Cristina López Schlichting
La dulce esclavitud del cariño
No sé cómo se puede afirmar una cosa y su contraria, pero está de moda. Dice Ada Colau –que ha ordenado el desalojo de los ocupas– que, sin embargo, comprende sus acciones. Afirma «Kichi», el alcalde de Cádiz, que la Policía ha hecho su trabajo al impedir la venta ilegal de pescado en la calle, pero que él está con el detenido. El núcleo de la nueva política, como el de todos los populismos que en el mundo han sido, es la sensiblería. Ya no se espera de los políticos que respondan a la lógica, sino que nos quieran. Cariño es lo que ofrece Manuela Carmena a sus concejales cuando les pone un huerto en el Ayuntamiento. O lo que se dan entre sí los diputados que se besan en la Cámara. O lo que solicitan los miembros de ese sindicato agrario de Jaén que pegan a concejales del PSOE, pero piden salir de la cárcel por compasión. Los sentimientos –que son cosa placentera– confunden a veces los sentidos. Por eso los nuevos próceres, en nombre de la gente, acaban condenando a los que defienden a la gente. La Policía se ha convertido en el enemigo, lo mismo que el Ejército (¿pues no dice el futuro ministro de Defensa, militar de rango él, que es antimilitarista?). Tengo para mí que veremos cosas asombrosas, como las que se han visto en Grecia o Venezuela, donde se prometieron, eso sí, por amor, riquezas sin fin y se han cosechado abundantes miserias, si cabe el oxímoron. Se anunció justicia, y Hugo Chaves atenazó los tribunales; se ensalzó la democracia del pueblo y ahora se intenta sofocar el resultado electoral. Se predicó la revolución y los que protestan van a la cárcel. Socapa de la amenaza de los poderes financieros internacionales, se eliminan las instancias cercanas: el orden parlamentario, los partidos, los cuerpos de seguridad. En el mundo de yuppie de las instancias directas (democracia directa, voto directo, asambleas directas) sólo es buena la revolución y su partido. Como si sus miembros no fuesen seres humanos falibles, sus métodos tan discutibles como todos, sus intereses tan concretos como los de los demás.
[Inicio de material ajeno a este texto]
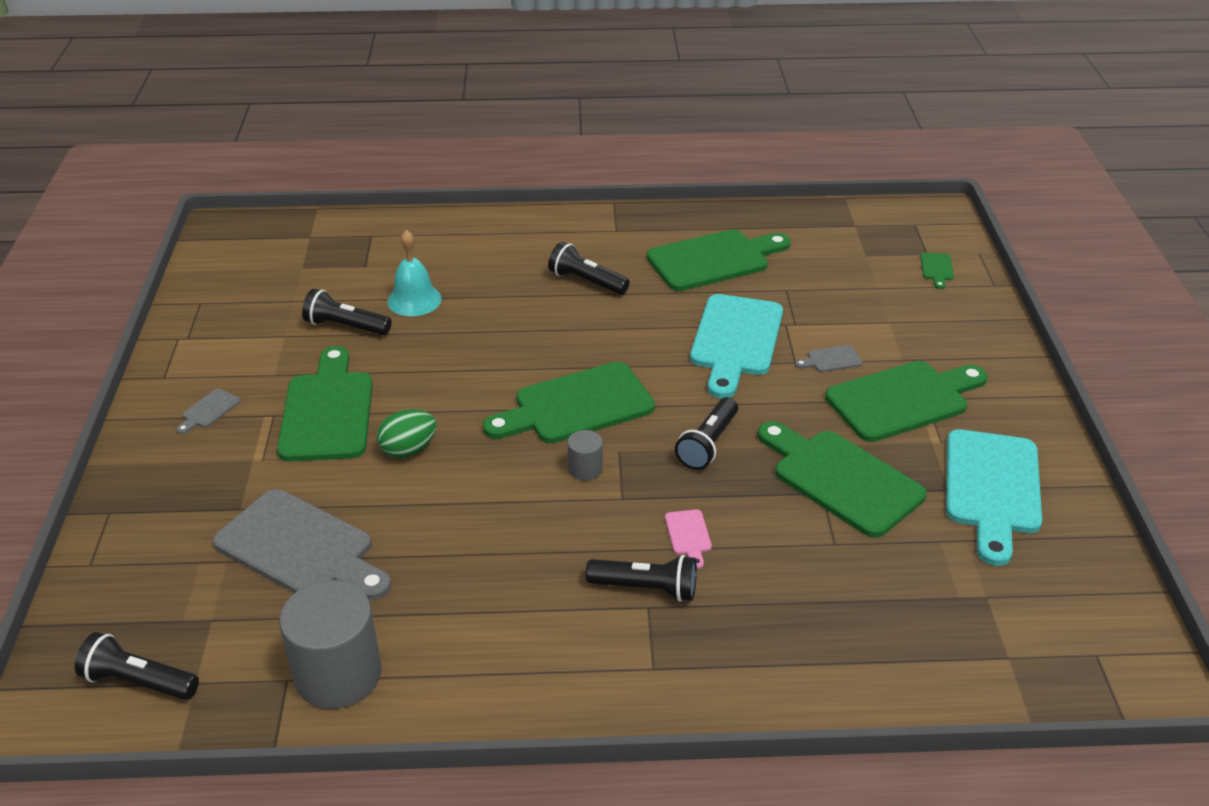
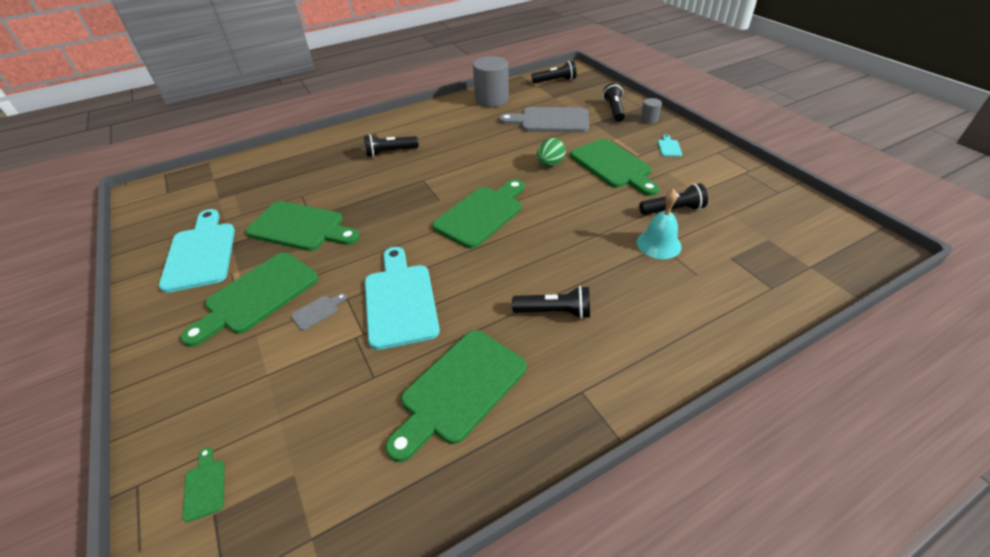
camera: 155 degrees right, 5 degrees up
grey cutting board [177,389,240,434] -> turquoise cutting board [658,134,682,157]
grey cylinder [567,430,603,480] -> grey cylinder moved to [640,98,662,124]
pink cutting board [665,509,712,569] -> none
black flashlight [675,397,738,470] -> black flashlight moved to [603,83,625,122]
Al final, cuando se le pregunta al fiel por qué cree en lo que éstos prometen, y no en lo que prometen otros, sólo le queda el cariño. Ada cree en nosotros, Carmena piensa en nuestro bien, Pablo da la vida por nosotros, Maduro es el que está con el pueblo.
Se subvierte el orden para volver a lo de siempre, lo de toda la vida, el despotismo. Las instancias intermedias –cortes, leyes, policía, sociedad civil– resultan barridas hasta que el hombre queda inerme frente al poder. Todos los diques que inventamos para salvar la pluralidad y pertrechar libertades, para parcelar fuerzas y parapetar espacios, se eliminan. Eso sí, en nombre del amor.